Con un nuovo comunicato stampa, l’opposizione rilancia la polemica contro l’attuale amministrazione e lo fà elencando in particolare alcune attività su cui esprime fortissimi dubbi in merito all’efficacia reale.
“Rifiuti: NON è esatto parlare di “costi dimezzati” della raccolta dei rifiuti, perché a questi vanno aggiunti i costi per disinfestazione e derattizzazione, non compresi nel capitolato (dunque da pagare a parte) e quelli aggiuntivi per la pulizia straordinaria delle strade che è destinata a ripetersi. Per non parlare della discarica, ancora colpevolmente chiusa e che ci costa circa 100 mila € al mese, del servizio porta a porta e della differenziata che presentano vistosi quanto inaccettabili disservizi! Il risultato è una tassa della spazzatura ancora tremendamente alta, una città nella sporcizia e con le erbacce così rigogliose ai bordi delle strade come non si vedevano più dagli anni 50. Grazie a questa “amministrazione del fare”, Pachino assomiglia più a una pattumiera che a una bomboniera.
Agricoltura: si vantano di uno stanziamento di 200.000 € destinati al Consorzio IGP, e di questo garantiamo che saremmo i primi ad esserne felici. Noi infatti non abbiamo alcuna riserva e siamo sempre aperti ad un confronto con l’Amministrazione, per il bene della città. Ma facciamo difficoltà a capire da dove intendano recuperare le somme, per non parlare del grosso scompenso economico sul bilancio e sul Comune (dato che tali somme non sono state previste) e ricordiamo che questa maggioranza ha negato ai pachinesi 50.000 € stanziati in bilancio dal PD, e ne hanno lasciati soltanto 10.000. Alla faccia dell’aiuto alle aziende agricole pachinesi!
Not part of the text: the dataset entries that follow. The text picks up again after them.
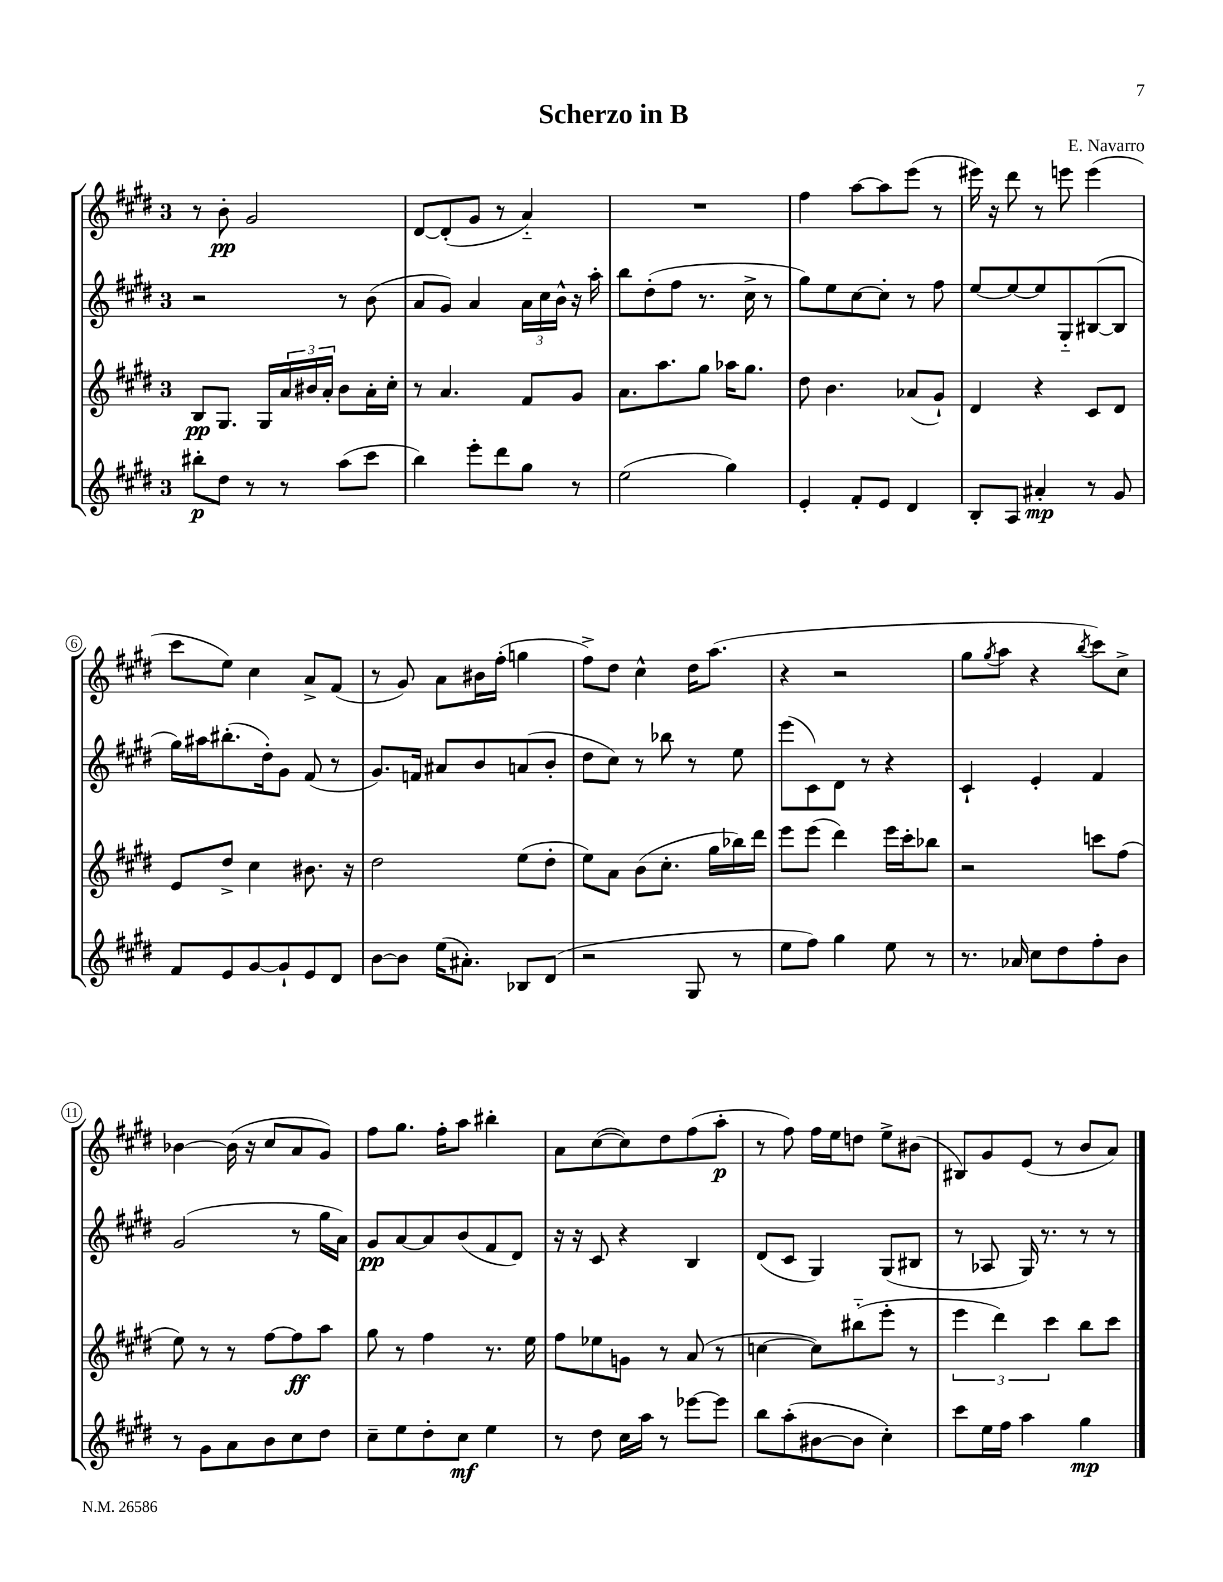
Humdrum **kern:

**kern	**kern	**kern	**kern
*staff4	*staff3	*staff2	*staff1
*clefG2	*clefG2	*clefG2	*clefG2
*k[f#c#g#d#]	*k[f#c#g#d#]	*k[f#c#g#d#]	*k[f#c#g#d#]
*M3/4	*M3/4	*M3/4	*M3/4
8bb#'	8B	2r	8r
8dd#	8.G#	.	8b'
8r	.	.	2g#
.	16G#	.	.
8r	24a	.	.
.	24b#	.	.
.	24a'	.	.
(8aa	8b#	8r	.
8ccc#	16a'	(8b	.
.	16cc#'	.	.
=	=	=	=
4bb)	8r	8a	[8d#
.	4.a	8g#)	(8d#']
8eee'	.	4a	8g#
8ddd#	.	.	8r
8gg#	8f#	24a	4a'~)
.	.	24cc#	.
.	.	24b^^	.
8r	8g#	16r	.
.	.	16aa'	.
=	=	=	=
(2ee	8.a	8bb	2.r
.	.	(8dd#'	.
.	8.aa	.	.
.	.	8ff#	.
.	8gg#	8.r	.
4gg#)	16aa-	.	.
.	8.gg#	16cc#^	.
.	.	8r	.
=	=	=	=
4e'	8dd#	8gg#)	4ff#
.	4.b	8ee	.
8f#'	.	[8cc#	[8aa
8e	.	8cc#']	8aa]
4d#	(8a-	8r	(8eee
.	8g#`)	8ff#	8r
=	=	=	=
8B'	4d#	[8ee	16eee#)
.	.	.	16r
8A	.	8ee_	8ddd#
4a#'	4r	8ee]	8r
.	.	8G#'~	8eee
8r	8c#	([8B#	(4eee
8g#	8d#	8B#]	.
=	=	=	=
8f#	8e	16gg#)	8ccc#
.	.	16aa#	.
8e	8dd#^	(8.bb#'	8ee)
[8g#	4cc#	.	4cc#
.	.	16dd#')	.
8g#`]	.	8g#	.
8e	8.b#	(8f#	8a^
8d#	.	8r	(8f#
.	16r	.	.
=	=	=	=
[8b	2dd#	8.g#)	8r
8b]	.	.	8g#)
.	.	16f	.
(16ee	.	8a#	8a
8.a#')	.	.	.
.	.	8b	16b#
.	.	.	(16ff#'
8B-	(8ee	(8a	4gg
(8d#	8dd#'	8b'	.
=	=	=	=
2r	8ee)	8dd#	8ff#^)
.	8a	8cc#)	8dd#
.	(8b	8r	4cc#^^
.	8.cc#'	8bb-	.
8G#	.	8r	16dd#
.	16gg#	.	(8.aa
8r	16bb-)	8ee	.
.	16ddd#	.	.
=	=	=	=
8ee	8eee	(8eee	4r
8ff#)	(8eee	8c#)	.
4gg#	4ddd#)	8d#	2r
.	.	8r	.
8ee	16eee	4r	.
.	16ccc#'	.	.
8r	8bb-	.	.
=	=	=	=
8.r	2r	4c#`	8gg#
.	.	.	8qgg#
.	.	.	8aa
16a-	.	.	.
8cc#	.	4e'	4r
8dd#	.	.	.
.	.	.	8qbb
8ff#'	8ccc	4f#	8ccc#)
8b	(8ff#	.	8cc#^
=	=	=	=
8r	8ee)	(2g#	[4b-
8g#	8r	.	.
8a	8r	.	(16b-]
.	.	.	16r
8b	[8ff#	.	8cc#
8cc#	8ff#]	8r	8a
8dd#	8aa	16gg#	8g#)
.	.	16a)	.
=	=	=	=
8cc#~	8gg#	8g#	8ff#
8ee	8r	[8a	8.gg#
8dd#'	4ff#	8a]	.
.	.	.	16ff#'
8cc#	.	(8b	8aa
4ee	8.r	8f#	4bb#'
.	.	8d#)	.
.	16ee	.	.
=	=	=	=
8r	8ff#	16r	8a
.	.	16r	.
8dd#	8ee-	8c#	([8cc#
16cc#	8g	4r	8cc#])
16aa	.	.	.
8r	8r	.	8dd#
[8eee-	(8a	4B	(8ff#
8eee-]	8r	.	8aa'
=	=	=	=
8bb	[4cc	(8d#	8r
(8aa'	.	8c#	8ff#)
[8b#	8cc])	4G#)	16ff#
.	.	.	16ee
8b#]	(8bb#'~	.	8dd
4cc#')	8eee'	(8G#	8ee^
.	8r	8B#	(8b#
=	=	=	=
8ccc#	6eee	8r	8B#)
16ee	.	8A-	8g#
.	6ddd#)	.	.
16ff#	.	.	.
4aa	.	16G#)	(8e
.	.	8.r	.
.	6ccc#	.	.
.	.	.	8r
4gg#	8bb	8r	8b
.	8ccc#	8r	8a)
==	==	==	==
*-	*-	*-	*-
Ex palmento di Rudinì: siamo felici della ristrutturazione di questa opera, dal grande valore culturale e strategica per lo sviluppo turistico. Ma l’Amministrazione ha fatto tanto rumore per nulla. Cosa ce ne facciamo di un contenitore vuoto, già chiuso il giorno dopo l’inaugurazione? Poco ha fatto, se non ultimare lavori già avviati da tempo, e ciò che è peggio è che non esiste ombra di un progetto sulla sua destinazione. Già da tempo il PD si è impegnato ad accelerare la conclusione dei lavori ed ha proposto la costituzione di una Fondazione, in sinergia fra pubblico e privati, per la gestione del monumento, al fine di sottrarlo alle logiche ristrette del singolo assessore di turno e renderlo, invece, vivo, fruibile, in attivo sul piano economico e capace di rilanciare l’attrazione turistica nel nostro territorio. Ma forse anche qui il Sindaco vorrebbe utilizzare la Fondazione per “piazzare” amici elargendo favori e prebende e scambiandola per un ufficio di collocamento (come ha fatto con il Comune!).
Strade: Pachino non sembra un comune della Sicilia, ma dell’Afghanistan! Però le buche e lo sfacelo non sono opera di bombardamenti, ma il regalo di una amministrazione che ha semplicemente dimenticato che la città è fatta di strade che vanno curate con la manutenzione (ordinaria e straordinaria). Recentemente, abbiamo visto il tracciato stradale di Portopalo interamente riasfaltato e siccome i nostri amministratori non sono stati in grado di fare altrettanto, cosa possiamo fare? chiedere ospitalità a Portopalo per avere finalmente le strade asfaltate e qualche debito in meno?
Dalle ultime cronache abbiamo appreso che quella di Bonaiuto sarebbe l’amministrazione del fare. Se si intende “questo” tipo di fare, che va a scapito delle tasche dei pachinesi e che non si occupa dei bisogni dei cittadini, allora preferiamo che non facciano nulla.”